Никто не хочет стыдить женщину за те решения, которые она принимает, играя по чужим правилам, но, критикуя правила, вы можете быть восприняты как критик самих игроков. Этот трюк распространен во многих сферах, где женщина делает выбор, – от традиционной работы по дому до проституции. Стоит усомниться в условиях, в которых делается выбор, ограничивающий женщин или приносящий им вред, и вас сразу же обвиняют в нападках на самих женщин и их право выбора, приписывая вам какой-то необъяснимый страх или неприязнь к детям, сексу или силикону. Становится невозможным подвергать сомнению что-либо, кроме открытых выражений мужской ярости, иначе вас обвинят в «отрицании агентности» женщин. Главной целью по-прежнему остается быть собой, а право быть собой гораздо более священно, чем любые сокрушения поколения X по поводу разобщающей классовой политики женщин, которым впрыскивают в лицо яд.

В книге 2011 г. «Быть женщиной» Кэйтлин Моран, еще одна женщина 1975 года рождения, критикует саму идею «работы над внешностью». Она вспоминает, как в 35 лет наблюдала за богатыми женщинами старшего возраста, выглядящими абсолютно одинаково: «Взглядом вы переходите от одного поколения к другому – от безмятежных двадцатилетних девочек к солидным дамам 40, 50 и 60 лет – и замечаете, ко всему прочему, что с годами их лица становятся все более испуганными. И это у них, столь привилегированных и благополучных, в то же время переносящих такие болезненные, дорогостоящие процедуры… В этот момент вы чувствуете, что находитесь в комнате, полной страха. Женского страха». Систематизация Моран, идущая от «безмятежных» к «напуганным», напомнила мне цитату из публикации Жермен Грир «Женщина-евнух» (The Female Eunuch): «Молодые и симпатичные женщины не представляют, с каким количеством насилия сталкиваются остальные представительницы их пола, ведь молодость и красота пока позволяют им избегать этой участи». Несмотря на то что я не полностью согласна с этой цитатой (у молодых женщин тоже есть проблемы), оба высказывания хорошо показывают, как «мужской взгляд» навязывает жизненному циклу женщины нарратив упадка. В рамках этого нарратива мы бесконечно проигрываем, а любая попытка сопротивляться только подчеркивает наш статус проигравших.

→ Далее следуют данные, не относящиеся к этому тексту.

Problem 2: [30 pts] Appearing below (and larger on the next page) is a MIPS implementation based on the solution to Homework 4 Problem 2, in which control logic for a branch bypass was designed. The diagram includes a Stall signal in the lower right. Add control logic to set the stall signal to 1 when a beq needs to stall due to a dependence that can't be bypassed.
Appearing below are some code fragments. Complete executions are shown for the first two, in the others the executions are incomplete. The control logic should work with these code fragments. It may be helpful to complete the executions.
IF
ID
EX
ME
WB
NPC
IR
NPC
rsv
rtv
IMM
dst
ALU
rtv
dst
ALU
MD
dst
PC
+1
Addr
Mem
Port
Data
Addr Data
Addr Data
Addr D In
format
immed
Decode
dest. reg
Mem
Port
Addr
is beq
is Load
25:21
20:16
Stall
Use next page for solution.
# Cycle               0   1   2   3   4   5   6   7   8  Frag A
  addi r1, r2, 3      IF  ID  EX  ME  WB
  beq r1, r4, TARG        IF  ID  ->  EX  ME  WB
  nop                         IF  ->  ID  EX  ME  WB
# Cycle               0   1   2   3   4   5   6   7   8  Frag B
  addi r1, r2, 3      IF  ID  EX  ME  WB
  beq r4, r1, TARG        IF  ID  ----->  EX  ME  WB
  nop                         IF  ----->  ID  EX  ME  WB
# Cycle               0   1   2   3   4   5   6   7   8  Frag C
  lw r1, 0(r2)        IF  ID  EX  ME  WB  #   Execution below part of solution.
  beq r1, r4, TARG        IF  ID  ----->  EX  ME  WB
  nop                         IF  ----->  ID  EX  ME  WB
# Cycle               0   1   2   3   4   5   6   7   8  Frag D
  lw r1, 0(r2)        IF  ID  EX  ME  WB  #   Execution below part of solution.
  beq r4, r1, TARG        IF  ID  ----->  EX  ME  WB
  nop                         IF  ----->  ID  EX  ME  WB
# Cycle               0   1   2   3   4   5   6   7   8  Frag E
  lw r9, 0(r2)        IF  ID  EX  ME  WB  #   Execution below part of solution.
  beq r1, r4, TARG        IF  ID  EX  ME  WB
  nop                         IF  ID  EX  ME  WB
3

Через десять лет после выхода «Быть женщиной» Моран изменила свое мнение о «работе над внешностью» и сама прибегла к ботоксу. Свое решение она объяснила тем, что процедура стала менее заметной и более эффективной, чем десять лет назад, а ее целью было не казаться моложе и красивее, а выглядеть не так «грустно», поскольку ее самоощущение должно отражаться во внешности. Я общалась с Лорой (49 лет), которая оправдывает ботокс похожим образом: «Ты как будто вечно недовольна, если уголки рта опущены. Конечно, форма рта у всех разная, но я понимаю, что мой с возрастом может стать именно таким. Мне придется больше улыбаться, чтобы показывать, как я на самом деле себя чувствую».


Может, то же самое происходит со мной? Может, я тоже выгляжу недовольной – по крайней мере, с учетом того, как считывается женская мимика в современной среде? То, что женщины моего возраста делают выбор в пользу ботокса, стараясь выглядеть «менее грустными», заставляет меня вспомнить все те годы, когда нам приходилось мириться с требованием мужчин подарить им улыбку. Сколько бы нам ни было лет и какие бы эмоции мы ни испытывали, наши лица должны приносить успокоение. Перед кабинетом хирурга не выстраивается очередь из мужчин среднего возраста, надеющихся выглядеть менее агрессивно, зло или разбито. Ботокс может помочь (и поможет) некоторым из нас избежать клейма ведьмы среднего возраста, «злой на весь мир, потому что ее кожа обвисла», но разве проблема состоит не в ограниченном эмоциональном диапазоне, допустимом для женщин независимо от их возраста? Если мы не можем понять, радуется женщина или грустит, только из-за морщин на лбу и обвисшей кожи на подбородке, мы скорее должны вырабатывать чуткость и эмпатию к эмоциям друг друга. «Изменения, естественно приходящие с возрастом и отражающиеся на женском лице, воспринимаются как нарастающее чувство злости», – пишет Фиби Мальц Бови. Это связано не с естественным выражением лиц женщин, а с их неестественно низким статусом.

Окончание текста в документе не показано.